* Supplied passage

>> START

So you're probably wondering why Ricky doesn't have a cagemate. Let me start off with this- Ricky is an old man gerbil. I got him when I was 12 years old, 4 years ago. As an exited twelve year old who knew nothing about gerbils and who bought said gerbil from a petsmart with employees who knew equally nothing about gerbils, I bought Ricky and no cagemate.

Of course now I know that I should have bought a cagemate for him, but... I was young and stupid I guess. So fast foreward about a year, and I found out how truly bad it was to keep gerbils alone. At that point in time however, I had just gotten my rats, so there was no way my mother was going to let me get another gerbil. And then after that was that year and a half of apathy I talked about before. 

So my question is this- is he too old to introduce another gerbil? If he is.. how can I make up for that lack of social interaction? I really do want to make his life as happy as possible...... I'll do anything to help him, I really will. 

I have started to take him out to run around and play again, and he seems quite happy about it, as he scampers around, bolting from one side of my bed to the other. He's even begun to let me pet him.... I'm hoping maybe if I take him out for a while every day, that could help? Any advice would be awesome. Thanks guys <3


----------



## Zoomom (Aug 1, 2016)

>> END

* Excerpted records
>> START

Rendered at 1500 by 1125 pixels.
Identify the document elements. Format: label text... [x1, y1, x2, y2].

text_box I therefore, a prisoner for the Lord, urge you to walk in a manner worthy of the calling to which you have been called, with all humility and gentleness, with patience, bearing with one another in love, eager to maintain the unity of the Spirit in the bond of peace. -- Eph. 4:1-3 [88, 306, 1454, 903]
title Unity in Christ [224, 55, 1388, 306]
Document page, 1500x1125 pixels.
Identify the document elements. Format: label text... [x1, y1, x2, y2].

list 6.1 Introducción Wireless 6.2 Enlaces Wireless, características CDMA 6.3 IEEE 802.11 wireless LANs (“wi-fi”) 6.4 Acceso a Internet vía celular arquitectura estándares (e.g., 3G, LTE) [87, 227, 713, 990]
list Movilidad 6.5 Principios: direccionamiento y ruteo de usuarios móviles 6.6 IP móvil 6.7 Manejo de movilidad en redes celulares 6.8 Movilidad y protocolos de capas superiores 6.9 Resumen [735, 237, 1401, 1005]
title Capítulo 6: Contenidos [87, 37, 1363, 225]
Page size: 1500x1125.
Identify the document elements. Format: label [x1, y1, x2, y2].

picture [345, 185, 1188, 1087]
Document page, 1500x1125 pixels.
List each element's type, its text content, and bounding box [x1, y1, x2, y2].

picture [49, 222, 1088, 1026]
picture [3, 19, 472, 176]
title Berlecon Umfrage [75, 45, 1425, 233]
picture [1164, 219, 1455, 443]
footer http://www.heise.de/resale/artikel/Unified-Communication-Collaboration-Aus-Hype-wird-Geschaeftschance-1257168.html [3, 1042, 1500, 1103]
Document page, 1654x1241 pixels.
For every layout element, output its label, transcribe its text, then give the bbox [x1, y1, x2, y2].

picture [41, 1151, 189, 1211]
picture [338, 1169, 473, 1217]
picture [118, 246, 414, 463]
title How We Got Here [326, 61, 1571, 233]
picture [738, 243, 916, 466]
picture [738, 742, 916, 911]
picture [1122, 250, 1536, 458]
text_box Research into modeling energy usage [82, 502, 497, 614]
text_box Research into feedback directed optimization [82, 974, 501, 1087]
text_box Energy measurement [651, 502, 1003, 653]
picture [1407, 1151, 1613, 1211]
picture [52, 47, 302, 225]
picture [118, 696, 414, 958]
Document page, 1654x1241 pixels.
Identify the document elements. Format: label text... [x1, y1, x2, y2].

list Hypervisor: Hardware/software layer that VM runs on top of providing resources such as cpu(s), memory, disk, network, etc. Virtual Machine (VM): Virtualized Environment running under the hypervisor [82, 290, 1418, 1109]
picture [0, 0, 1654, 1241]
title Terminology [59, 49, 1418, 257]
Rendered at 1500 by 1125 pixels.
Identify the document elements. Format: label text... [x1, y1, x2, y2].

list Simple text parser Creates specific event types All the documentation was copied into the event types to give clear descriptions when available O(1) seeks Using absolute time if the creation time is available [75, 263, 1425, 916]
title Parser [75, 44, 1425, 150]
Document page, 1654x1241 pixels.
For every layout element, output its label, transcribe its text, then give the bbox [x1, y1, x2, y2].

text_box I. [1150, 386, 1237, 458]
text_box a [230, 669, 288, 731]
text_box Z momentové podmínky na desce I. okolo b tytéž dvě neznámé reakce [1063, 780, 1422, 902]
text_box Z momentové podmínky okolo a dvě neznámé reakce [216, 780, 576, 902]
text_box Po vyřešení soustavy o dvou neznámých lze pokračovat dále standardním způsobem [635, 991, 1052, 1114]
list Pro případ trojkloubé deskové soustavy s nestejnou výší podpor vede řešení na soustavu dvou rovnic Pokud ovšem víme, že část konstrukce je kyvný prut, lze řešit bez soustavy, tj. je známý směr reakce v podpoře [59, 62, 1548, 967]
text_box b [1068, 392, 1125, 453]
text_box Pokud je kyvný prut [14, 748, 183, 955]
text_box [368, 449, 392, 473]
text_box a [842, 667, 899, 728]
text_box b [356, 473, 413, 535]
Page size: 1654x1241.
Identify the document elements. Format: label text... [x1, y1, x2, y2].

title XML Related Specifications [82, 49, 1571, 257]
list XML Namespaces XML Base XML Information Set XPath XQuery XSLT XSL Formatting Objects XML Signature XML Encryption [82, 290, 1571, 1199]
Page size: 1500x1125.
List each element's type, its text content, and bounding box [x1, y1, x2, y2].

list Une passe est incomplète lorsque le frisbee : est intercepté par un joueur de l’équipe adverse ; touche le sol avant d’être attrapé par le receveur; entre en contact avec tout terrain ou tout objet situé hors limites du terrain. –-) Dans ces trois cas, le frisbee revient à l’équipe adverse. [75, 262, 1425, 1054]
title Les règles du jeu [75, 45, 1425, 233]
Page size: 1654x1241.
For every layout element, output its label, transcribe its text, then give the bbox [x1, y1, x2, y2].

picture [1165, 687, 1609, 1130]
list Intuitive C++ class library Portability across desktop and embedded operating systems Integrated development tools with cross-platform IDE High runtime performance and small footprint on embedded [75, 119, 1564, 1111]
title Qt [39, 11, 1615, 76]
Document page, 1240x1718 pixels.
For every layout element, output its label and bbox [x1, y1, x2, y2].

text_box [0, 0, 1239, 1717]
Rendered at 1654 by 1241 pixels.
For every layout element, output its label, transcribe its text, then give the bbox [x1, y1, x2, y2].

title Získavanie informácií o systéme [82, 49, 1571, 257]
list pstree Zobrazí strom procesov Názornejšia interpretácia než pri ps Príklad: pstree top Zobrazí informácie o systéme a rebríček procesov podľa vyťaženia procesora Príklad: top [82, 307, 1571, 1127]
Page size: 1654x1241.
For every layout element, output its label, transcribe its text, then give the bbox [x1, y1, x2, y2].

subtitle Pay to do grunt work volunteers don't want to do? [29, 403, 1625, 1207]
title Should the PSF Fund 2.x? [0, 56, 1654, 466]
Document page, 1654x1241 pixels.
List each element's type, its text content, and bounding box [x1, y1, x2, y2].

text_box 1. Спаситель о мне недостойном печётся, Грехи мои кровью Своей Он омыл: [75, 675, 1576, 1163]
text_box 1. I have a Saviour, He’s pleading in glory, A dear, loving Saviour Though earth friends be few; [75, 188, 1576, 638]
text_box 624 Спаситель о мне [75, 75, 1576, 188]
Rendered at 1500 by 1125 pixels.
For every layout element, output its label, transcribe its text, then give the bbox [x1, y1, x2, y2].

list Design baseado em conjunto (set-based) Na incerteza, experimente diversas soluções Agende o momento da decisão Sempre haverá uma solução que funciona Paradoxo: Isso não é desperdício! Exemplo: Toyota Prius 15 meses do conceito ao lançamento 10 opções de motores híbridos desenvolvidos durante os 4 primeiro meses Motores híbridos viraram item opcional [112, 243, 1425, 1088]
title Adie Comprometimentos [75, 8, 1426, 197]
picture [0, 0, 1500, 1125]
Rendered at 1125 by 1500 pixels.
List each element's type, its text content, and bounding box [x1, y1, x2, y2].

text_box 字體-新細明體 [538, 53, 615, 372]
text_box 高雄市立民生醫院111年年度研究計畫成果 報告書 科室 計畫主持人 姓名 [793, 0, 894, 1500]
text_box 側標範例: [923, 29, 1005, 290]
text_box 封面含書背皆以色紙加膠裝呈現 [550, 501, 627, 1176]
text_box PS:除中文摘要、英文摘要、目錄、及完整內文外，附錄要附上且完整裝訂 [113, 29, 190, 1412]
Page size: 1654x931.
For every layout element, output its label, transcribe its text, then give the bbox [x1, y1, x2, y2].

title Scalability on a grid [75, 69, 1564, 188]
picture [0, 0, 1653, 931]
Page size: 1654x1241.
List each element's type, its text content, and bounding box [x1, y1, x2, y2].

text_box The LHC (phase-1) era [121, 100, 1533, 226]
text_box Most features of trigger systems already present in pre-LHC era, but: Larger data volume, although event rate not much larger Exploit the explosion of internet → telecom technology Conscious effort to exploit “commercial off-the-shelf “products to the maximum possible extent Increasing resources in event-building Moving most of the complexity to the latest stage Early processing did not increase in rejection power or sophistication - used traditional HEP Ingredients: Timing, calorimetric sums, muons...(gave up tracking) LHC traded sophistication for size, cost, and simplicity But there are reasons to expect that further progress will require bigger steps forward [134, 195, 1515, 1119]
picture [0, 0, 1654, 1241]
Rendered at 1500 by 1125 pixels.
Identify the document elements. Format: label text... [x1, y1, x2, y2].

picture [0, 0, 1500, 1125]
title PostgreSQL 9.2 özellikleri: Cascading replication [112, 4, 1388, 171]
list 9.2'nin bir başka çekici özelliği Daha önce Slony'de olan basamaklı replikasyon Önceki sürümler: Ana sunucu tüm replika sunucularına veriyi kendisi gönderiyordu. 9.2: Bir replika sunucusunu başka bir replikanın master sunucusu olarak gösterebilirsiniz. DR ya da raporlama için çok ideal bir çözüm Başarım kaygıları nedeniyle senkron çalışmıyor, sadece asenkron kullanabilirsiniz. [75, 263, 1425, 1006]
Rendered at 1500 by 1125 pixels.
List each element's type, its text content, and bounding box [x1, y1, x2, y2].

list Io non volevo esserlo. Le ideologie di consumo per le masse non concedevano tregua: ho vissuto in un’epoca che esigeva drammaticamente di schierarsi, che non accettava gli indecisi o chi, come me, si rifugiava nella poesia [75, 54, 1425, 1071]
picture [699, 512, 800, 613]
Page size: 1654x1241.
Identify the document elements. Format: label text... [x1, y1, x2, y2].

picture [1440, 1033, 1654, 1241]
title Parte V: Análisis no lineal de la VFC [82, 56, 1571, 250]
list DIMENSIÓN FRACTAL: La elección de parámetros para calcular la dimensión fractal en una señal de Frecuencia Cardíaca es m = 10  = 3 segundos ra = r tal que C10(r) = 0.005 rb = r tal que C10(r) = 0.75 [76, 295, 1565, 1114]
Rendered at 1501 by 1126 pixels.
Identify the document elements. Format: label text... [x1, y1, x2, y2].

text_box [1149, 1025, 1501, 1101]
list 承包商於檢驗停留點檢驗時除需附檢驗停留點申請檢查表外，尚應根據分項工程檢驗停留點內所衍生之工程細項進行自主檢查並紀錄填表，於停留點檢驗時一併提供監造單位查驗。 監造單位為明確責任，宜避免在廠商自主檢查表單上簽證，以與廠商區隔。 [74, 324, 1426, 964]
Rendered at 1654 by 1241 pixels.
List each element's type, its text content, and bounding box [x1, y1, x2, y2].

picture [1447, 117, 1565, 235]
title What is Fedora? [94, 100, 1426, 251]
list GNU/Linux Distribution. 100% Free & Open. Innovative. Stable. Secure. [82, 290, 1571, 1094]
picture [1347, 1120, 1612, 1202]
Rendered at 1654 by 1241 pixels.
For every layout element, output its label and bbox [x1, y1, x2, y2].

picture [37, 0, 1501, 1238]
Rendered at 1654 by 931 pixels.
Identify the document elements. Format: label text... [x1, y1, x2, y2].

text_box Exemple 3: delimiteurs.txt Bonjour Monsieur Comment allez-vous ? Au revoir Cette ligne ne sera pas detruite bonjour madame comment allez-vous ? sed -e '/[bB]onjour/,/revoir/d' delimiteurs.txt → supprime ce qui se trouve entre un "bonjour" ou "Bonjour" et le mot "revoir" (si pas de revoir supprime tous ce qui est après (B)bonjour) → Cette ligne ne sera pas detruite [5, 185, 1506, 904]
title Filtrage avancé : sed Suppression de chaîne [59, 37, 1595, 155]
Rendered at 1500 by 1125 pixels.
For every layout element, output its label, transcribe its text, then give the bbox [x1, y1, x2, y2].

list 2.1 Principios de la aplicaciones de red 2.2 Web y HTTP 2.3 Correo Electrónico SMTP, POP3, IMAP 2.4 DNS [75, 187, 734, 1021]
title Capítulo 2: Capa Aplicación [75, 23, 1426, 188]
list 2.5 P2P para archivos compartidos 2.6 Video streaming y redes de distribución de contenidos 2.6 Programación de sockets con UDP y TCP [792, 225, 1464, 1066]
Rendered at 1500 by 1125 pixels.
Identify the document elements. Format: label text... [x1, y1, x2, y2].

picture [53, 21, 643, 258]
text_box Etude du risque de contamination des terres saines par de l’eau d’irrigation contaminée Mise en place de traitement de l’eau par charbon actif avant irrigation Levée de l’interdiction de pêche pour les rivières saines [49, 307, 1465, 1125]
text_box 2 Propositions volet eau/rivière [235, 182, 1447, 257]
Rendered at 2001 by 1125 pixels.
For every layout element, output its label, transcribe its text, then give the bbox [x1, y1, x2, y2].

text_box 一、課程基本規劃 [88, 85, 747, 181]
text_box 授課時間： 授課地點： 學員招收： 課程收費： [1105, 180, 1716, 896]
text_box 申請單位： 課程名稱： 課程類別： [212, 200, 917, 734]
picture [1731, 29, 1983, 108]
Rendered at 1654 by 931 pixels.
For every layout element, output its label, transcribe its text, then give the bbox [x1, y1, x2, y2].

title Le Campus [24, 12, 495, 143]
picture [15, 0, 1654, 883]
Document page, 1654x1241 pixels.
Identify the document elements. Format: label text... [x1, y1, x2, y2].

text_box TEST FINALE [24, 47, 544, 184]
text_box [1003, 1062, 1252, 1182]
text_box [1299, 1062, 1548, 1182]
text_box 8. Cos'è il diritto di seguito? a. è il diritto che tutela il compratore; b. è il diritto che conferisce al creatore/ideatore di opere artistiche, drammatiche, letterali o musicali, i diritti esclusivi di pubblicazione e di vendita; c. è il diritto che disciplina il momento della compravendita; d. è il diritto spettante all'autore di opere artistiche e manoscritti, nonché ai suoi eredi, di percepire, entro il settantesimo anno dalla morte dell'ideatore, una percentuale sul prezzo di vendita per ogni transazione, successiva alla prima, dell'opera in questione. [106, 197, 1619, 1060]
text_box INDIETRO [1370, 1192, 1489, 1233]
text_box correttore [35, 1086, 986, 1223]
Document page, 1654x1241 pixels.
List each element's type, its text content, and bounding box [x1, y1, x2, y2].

>> END

* Problem set
1. Check each statement against the gerbil post and answer yes or no, quoting the words from the post that decide it. (a) The writer got Ricky four years ago, at age 12. (b) The writer's mother agreed to a second gerbil after the rats arrived. (c) Ricky now lets the writer pet him.
2. Carry on the gerbil post from its last line.

* Answers per task
1.
(a) Yes: "I got him when I was 12 years old, 4 years ago."
(b) No: "there was no way my mother was going to let me get another gerbil."
(c) Yes: "He's even begun to let me pet him"

2.
He is not too old for the right cage mate, you would just have to be very careful about introductions. You would want to find either an older female, at least two years old, so she is no longer fertile, or two young males, around 6 weeks old. You would want to get two babies because when the four year old does pass, you will have two same age ones and won't have to go through another introduction. I would recommend checking out www.agsgerbils.org for care instructions and to see if there are any breeders in your area. A breeder would definitely be the way to go for new gerbils. Pet store gerbils are poorly bred and may be unhealthy, which your old man couldn't handle at this point. The American Gerbil Society also has a Facebook page that is pretty active, you can post there for great advice as well.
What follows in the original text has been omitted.